### WHAT TO WORK ON
Please retype the entries that follow exactly as they are, leaving the images behind.
== == ==
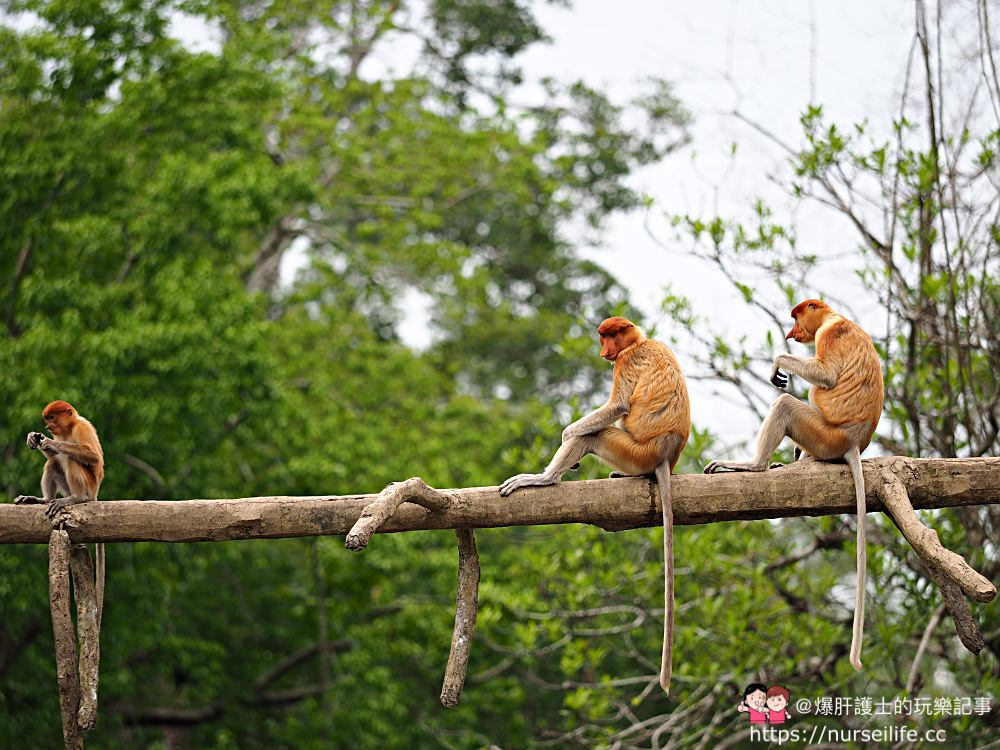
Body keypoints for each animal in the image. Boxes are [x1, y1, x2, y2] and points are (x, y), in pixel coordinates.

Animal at [498, 316, 688, 692]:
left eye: (610, 336)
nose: (604, 352)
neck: (638, 341)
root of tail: (665, 456)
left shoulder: (625, 362)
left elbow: (617, 406)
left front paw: (566, 434)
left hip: (632, 450)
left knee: (596, 435)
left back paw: (545, 477)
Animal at [704, 302, 884, 676]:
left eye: (796, 316)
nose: (792, 332)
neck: (834, 316)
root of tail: (853, 444)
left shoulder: (828, 334)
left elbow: (827, 377)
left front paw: (778, 365)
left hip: (824, 434)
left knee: (785, 405)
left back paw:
== == ==
### RESULT BELOW
Body keypoints for each animal in the image. Boxes are [x1, y1, x2, y2] and points are (x, y), in pixel coordinates.

Animal at [498, 316, 688, 692]:
left eye: (610, 336)
nose: (604, 352)
neck: (638, 341)
root of tail: (665, 456)
left shoulder: (625, 362)
left elbow: (617, 406)
left front paw: (566, 434)
left hip: (632, 450)
left knee: (596, 435)
left back paw: (545, 477)
Animal at [704, 302, 884, 676]:
left eye: (796, 316)
nose: (792, 332)
neck: (834, 316)
root of tail: (853, 444)
left shoulder: (828, 334)
left elbow: (827, 377)
left front paw: (778, 365)
left hip: (824, 434)
left knee: (785, 405)
left back paw:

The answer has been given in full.